• Responds to reports of adverse drug reactions including fatalities and quality concerns, NMQAL commences testing  
• Drugs in question include Ondansetron, Cefotaxime Sodium, Co-amoxiclav, Haloperidol, Imipenem/Cilastatin, Iron Sucrose, Meropenem, Piperacillin and Tazobactam, Cefoperazone/Sulbactam

The National Medicines Regulatory Authority (NMRA) has informed the local market authorisation holder to immediately withhold a total of 10 injectable medicines used in hospital settings, following reports of adverse drug reactions and concerns over product quality.

In a letter dated Tuesday (16), marked very urgent, which was seen by The Daily Morning, the NMRA instructed that all parenteral products manufactured by the relevant Indian manufacturer be withheld from use as a precautionary measure, pending further investigations. The decision was said to be taken based on continuous adverse drug reaction reports received by the NMRA, including fatal reactions, and recommendations made in preliminary investigation reports by a consultant microbiologist attached to the Kandy National Hospital.

The NMRA stated that relevant product testing at the National Medicines Quality Assurance Laboratory (NMQAL) has been initiated to assess the safety, quality, and efficacy of the medicines. The NMRA further directed that all listed products be withdrawn immediately from the entire private sector.

The medicines ordered to be withheld include: the Ondansetron Injection US  Pharmacopeia (USP) eight mg per four ml, commonly used to prevent nausea and vomiting; the Cefotaxime Sodium for Injection British Pharmacopeia (BP) 1,000 mg, a broad-spectrum antibiotic; Co-amoxiclav for Injection BP 1.2 g and 600 mg, used to treat bacterial infections; the Haloperidol Injection BP five mg/ml, prescribed for psychiatric and acute agitation-related conditions; Imipenem/Cilastatin for Injection one g (500 mg/500 mg), a high-end antibiotic used for severe infections; the Iron Sucrose Injection USP 100 mg/five ml, used in the treatment of iron deficiency anaemia; Meropenem for Injection USP one g, another critical-care antibiotic; Piperacillin and Tazobactam for Injection USP 4.5 g, used for serious bacterial infections; and Cefoperazone/Sulbactam for Injection one g, also an antibiotic combination.

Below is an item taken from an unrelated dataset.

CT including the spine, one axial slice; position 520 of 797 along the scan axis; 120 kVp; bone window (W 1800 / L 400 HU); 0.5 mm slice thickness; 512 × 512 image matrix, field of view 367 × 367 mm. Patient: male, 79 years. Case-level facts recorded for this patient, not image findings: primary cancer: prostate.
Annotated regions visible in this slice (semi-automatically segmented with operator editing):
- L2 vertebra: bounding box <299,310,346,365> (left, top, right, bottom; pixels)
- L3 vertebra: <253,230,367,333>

Commenting on the Ondansetron Injection withdrawal on an earlier occasion, the Government Medical Officers’ Association (GMOA) Media Committee Member, Dr. Chamil Wijesinghe said the withdrawal follows a preliminary inquiry after a number of patients developed adverse reactions following the administration of one of the drugs. He also said that such withdrawals are not unusual, noting that around 80 to 100 incidents involving drug-related concerns are reported annually, with medicines being withdrawn for various reasons. However, he stressed the importance of determining whether any quality issue originated during the manufacturing process or whether storage and transportation conditions may have affected the drug. “Normally, when a drug is imported, it undergoes laboratory testing by the NMRA. If that process was followed, it is important to know if these issues were not detected at that point,” he said. Commenting on reports that two patients who received the drug later died, Dr. Wijesinghe said that this has not been confirmed. “It has not yet been established whether the deaths were caused by the drug. A conclusion can only be reached after post-mortem reports are reviewed,” he said, and added that more than 250,000 doses of the drug in question were imported, and that over 220,000 doses have already been used, with the vast majority of patients showing no adverse effects. As such, he urged the public not to panic.

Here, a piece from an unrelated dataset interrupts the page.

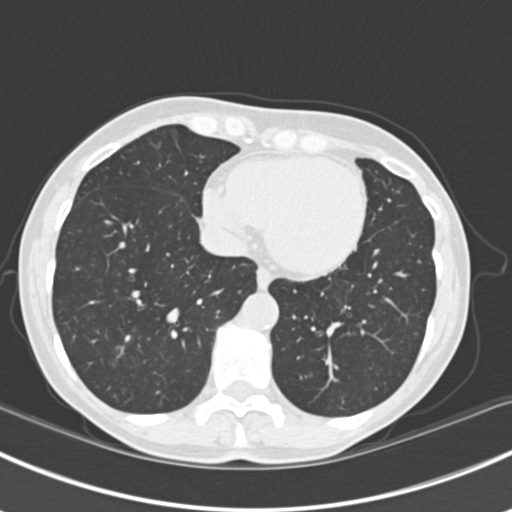
Chest CT (low-dose screening protocol), one axial image. Baseline screening round. Lung window (W 1500 / L -600 HU). 2 mm slice thickness. 512 × 512 image matrix. Female, age 63 years at enrolment. Current smoker at enrolment.
• Lesion marked by an expert reader, bounding box [x1, y1, x2, y2] px = [95, 332, 144, 373].
• The screening reader recorded 10 non-calcified nodules or masses ≥4 mm on this exam (right lower lobe, right lower lobe, left lower lobe, left lower lobe, right middle lobe, right lower lobe, left lower lobe, left upper lobe, right upper lobe, left upper lobe); which of them this box marks is not recorded.
• Official screen result: positive, change unspecified: nodule(s) >= 4 mm or enlarging nodule(s), mass(es), or other non-specific abnormalities suspicious for lung cancer.
• Later outcome: lung cancer diagnosed 751 days after this screen — bronchiolo-alveolar adenocarcinoma, NOS, right upper lobe, right middle lobe, right lower lobe, left upper lobe, left lower lobe, moderately differentiated (G2), stage IV (AJCC 6th edition).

He also renewed the GMOA's call for the establishment of a national quality regulatory laboratory in line with World Health Organisation standards, noting that no meaningful steps have been taken in that direction so far. It further urged the authorities to provide accurate and timely information to the public rather than withholding details, warning that transparency is key to maintaining public trust.

Meanwhile, the Medical and Civil Rights Professional Association of Doctors organisation’s President, consultant/specialist Dr. Chamal Sanjeewa said that the decision to withdraw 10 injectable medicines with immediate effect was unprecedented in Sri Lanka. He said that the NMRA’s directive followed concerns over substandard quality and suspected allergic reactions linked to the drugs. Dr. Sanjeewa also pointed out that more than 100 batches of medicines imported from the same company have been temporarily or permanently withdrawn over the past two years due to quality issues. He accused the health authorities, including the Health Ministry, the drug regulatory system, and the State Pharmaceuticals Corporation, of failing to properly manage and regulate the country’s medicine supply.

Attempts to contact the Deputy Health Minister Dr. Hansaka Wijemuni, the Health Ministry Secretary Dr. Anil Jasinghe, and the NMRA Chairperson Dr. Ananda Wijewickrama were unsuccessful.